### [Try it]
For this exercise, reproduce each entry below exactly, excluding pictures.

### [Data provided]

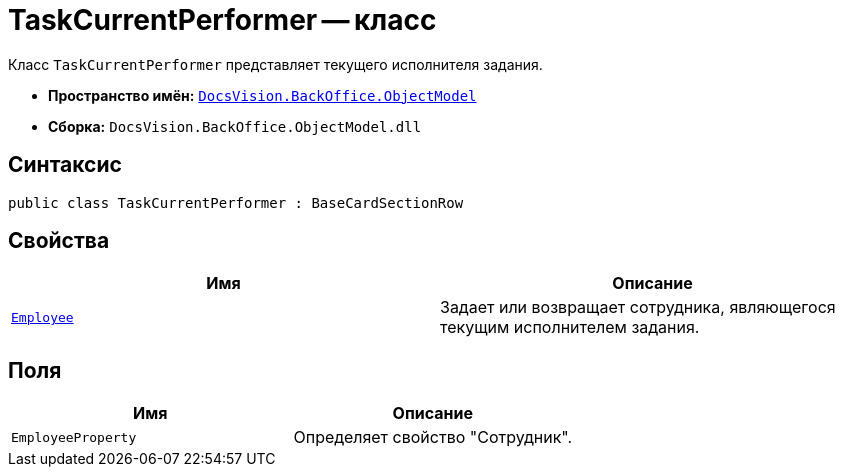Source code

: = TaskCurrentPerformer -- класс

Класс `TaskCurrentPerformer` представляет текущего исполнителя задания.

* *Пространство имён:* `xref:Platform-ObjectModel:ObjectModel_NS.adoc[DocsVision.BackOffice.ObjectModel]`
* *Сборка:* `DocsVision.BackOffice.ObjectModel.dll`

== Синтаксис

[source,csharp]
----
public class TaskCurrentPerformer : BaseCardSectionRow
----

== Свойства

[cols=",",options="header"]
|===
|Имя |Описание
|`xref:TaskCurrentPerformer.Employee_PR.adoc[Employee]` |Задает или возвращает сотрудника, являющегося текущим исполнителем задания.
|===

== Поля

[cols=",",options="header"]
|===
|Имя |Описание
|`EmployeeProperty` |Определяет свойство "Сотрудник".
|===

### [Expected answer]
Source code

: = TaskCurrentPerformer -- класс

Класс `TaskCurrentPerformer` представляет текущего исполнителя задания.

* *Пространство имён:* `xref:Platform-ObjectModel:ObjectModel_NS.adoc[DocsVision.BackOffice.ObjectModel]`
* *Сборка:* `DocsVision.BackOffice.ObjectModel.dll`

== Синтаксис

[source,csharp]
----
public class TaskCurrentPerformer : BaseCardSectionRow
----

== Свойства

[cols=",",options="header"]
|===
|Имя |Описание
|`xref:TaskCurrentPerformer.Employee_PR.adoc[Employee]` |Задает или возвращает сотрудника, являющегося текущим исполнителем задания.
|===

== Поля

[cols=",",options="header"]
|===
|Имя |Описание
|`EmployeeProperty` |Определяет свойство "Сотрудник".
|===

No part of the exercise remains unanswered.